Identify and pull out each line of the entries in which "scelte" occurs.

━━ Source information

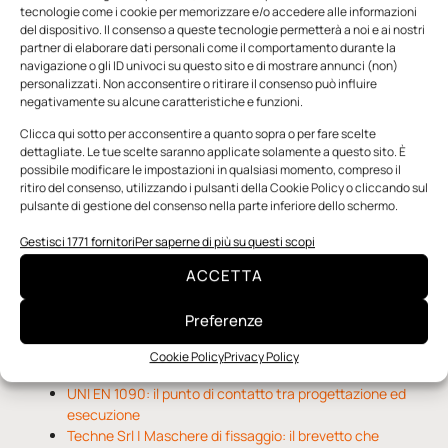
tecnologie come i cookie per memorizzare e/o accedere alle informazioni
del dispositivo. Il consenso a queste tecnologie permetterà a noi e ai nostri
partner di elaborare dati personali come il comportamento durante la
navigazione o gli ID univoci su questo sito e di mostrare annunci (non)
personalizzati. Non acconsentire o ritirare il consenso può influire
negativamente su alcune caratteristiche e funzioni.
n.5 - Giugno 2026
n.4 - Maggio 2026
n.3 - Aprile 2026
Clicca qui sotto per acconsentire a quanto sopra o per fare scelte
Edicola Web
dettagliate. Le tue scelte saranno applicate solamente a questo sito. È
possibile modificare le impostazioni in qualsiasi momento, compreso il
ritiro del consenso, utilizzando i pulsanti della Cookie Policy o cliccando sul
pulsante di gestione del consenso nella parte inferiore dello schermo.
Notizie da Meccanicanews
Gestisci 1771 fornitori
Per saperne di più su questi scopi
O-Ring, tecnica e applicazioni
Applicazioni della fluidodinamica computazionale (CFD)
ACCETTA
Rivestimenti nanocompositi per ingranaggi
Preferenze
Notizie da Il Progettista Industriale
Cookie Policy
Privacy Policy
UNI EN 1090: il punto di contatto tra progettazione ed
esecuzione
Techne Srl | Maschere di fissaggio: il brevetto che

━━━━

Reply to the task ::
Clicca qui sotto per acconsentire a quanto sopra o per fare scelte
dettagliate. Le tue scelte saranno applicate solamente a questo sito. È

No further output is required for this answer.